When I asked a German church planter how large his church was, he responded: “We have 90 people meeting in cells.” That’s an interesting answer. Most American pastors would immediately have indicated the size of their worship service. I then discovered he was planting out of a mother church. “What is the size of the mother church?” “They have 360 people gathered in cells.”
How you answer the question “How big is your church?” says a lot about your view of what church is. If you answer with regard to the number of people involved in discipling communities, I think you have something a lot closer to the New Testament view of church. Jesus didn’t command us to plant churches. He commanded to make disciples. Those disciples then naturally gather together, and those gatherings are what the New Testament calls churches… even if it’s just in twos and threes.
While we definitely are not the ones who built the church, Jesus is, the church is not an optional addition to our discipleship. It is an integral part of it. It strikes me that one of the most dangerous aspects of modern Christian life in America is the sense that the church is “the voluntary assembly of like minded individuals.” We are none of those things.

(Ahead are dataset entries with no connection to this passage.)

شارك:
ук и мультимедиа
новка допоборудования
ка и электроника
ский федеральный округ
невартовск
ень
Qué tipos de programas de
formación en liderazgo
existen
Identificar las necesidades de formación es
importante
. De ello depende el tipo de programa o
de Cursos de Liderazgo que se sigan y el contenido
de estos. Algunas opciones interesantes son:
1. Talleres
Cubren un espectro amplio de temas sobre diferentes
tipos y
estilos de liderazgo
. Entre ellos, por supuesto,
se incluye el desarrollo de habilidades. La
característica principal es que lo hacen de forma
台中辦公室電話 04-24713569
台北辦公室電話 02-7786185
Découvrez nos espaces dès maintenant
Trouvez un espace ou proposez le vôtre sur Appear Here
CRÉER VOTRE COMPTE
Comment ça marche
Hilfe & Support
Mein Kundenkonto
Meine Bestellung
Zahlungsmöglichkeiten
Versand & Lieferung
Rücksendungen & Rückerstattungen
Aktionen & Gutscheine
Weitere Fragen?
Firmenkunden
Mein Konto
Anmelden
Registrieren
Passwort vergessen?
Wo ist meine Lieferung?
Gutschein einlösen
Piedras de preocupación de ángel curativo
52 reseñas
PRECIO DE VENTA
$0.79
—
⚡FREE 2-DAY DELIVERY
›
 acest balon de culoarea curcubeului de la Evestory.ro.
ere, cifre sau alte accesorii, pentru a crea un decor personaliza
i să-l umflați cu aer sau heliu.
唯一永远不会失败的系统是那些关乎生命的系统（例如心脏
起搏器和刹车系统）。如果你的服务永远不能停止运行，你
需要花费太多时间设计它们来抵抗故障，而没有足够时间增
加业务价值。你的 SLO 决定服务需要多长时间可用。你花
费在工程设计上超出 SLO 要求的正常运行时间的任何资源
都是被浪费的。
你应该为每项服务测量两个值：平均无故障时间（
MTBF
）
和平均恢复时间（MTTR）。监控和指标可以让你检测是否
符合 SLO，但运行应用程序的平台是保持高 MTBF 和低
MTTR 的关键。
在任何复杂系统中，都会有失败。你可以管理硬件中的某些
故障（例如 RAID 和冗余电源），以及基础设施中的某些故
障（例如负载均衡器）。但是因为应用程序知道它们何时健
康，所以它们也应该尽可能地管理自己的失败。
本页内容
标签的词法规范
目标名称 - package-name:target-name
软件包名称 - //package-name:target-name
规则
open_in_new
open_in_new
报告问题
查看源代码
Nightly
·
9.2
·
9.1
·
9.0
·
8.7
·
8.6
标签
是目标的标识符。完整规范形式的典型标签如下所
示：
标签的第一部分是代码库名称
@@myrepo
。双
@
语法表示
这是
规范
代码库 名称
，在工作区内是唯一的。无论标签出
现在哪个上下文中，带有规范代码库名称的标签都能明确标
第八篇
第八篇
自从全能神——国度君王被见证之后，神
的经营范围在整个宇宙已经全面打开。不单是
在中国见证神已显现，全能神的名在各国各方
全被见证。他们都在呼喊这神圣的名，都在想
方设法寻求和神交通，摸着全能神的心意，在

As the followers of Jesus made disciples, they gathered together in communities called churches. And there is definitely connectedness seen in the book of Acts and the rest of the New Testament. I am most definitely committed to the church. It’s important that we make sure the DNA of Jesus (Love God, Love Others, Make Disciples) is at the core of our churches. And the structures of church need to maximize the capacity to live out these values. There are places in the world where Christianity is illegal and gatherings of disciples are reduced to 2 or 3. Nevertheless, it is still fully church. I didn’t intend to imply that the church is optional… I’m just redefining how we “count” church.
Likewise, I was not implying that those places wherein the gathering of only a few is not fully the body of Christ. I guess I am just wrestling with a number of folks who seem to believe the church is an optional addition to faith and dependent on preference rather than ground in the DNA of Jesus and the very essence of our life.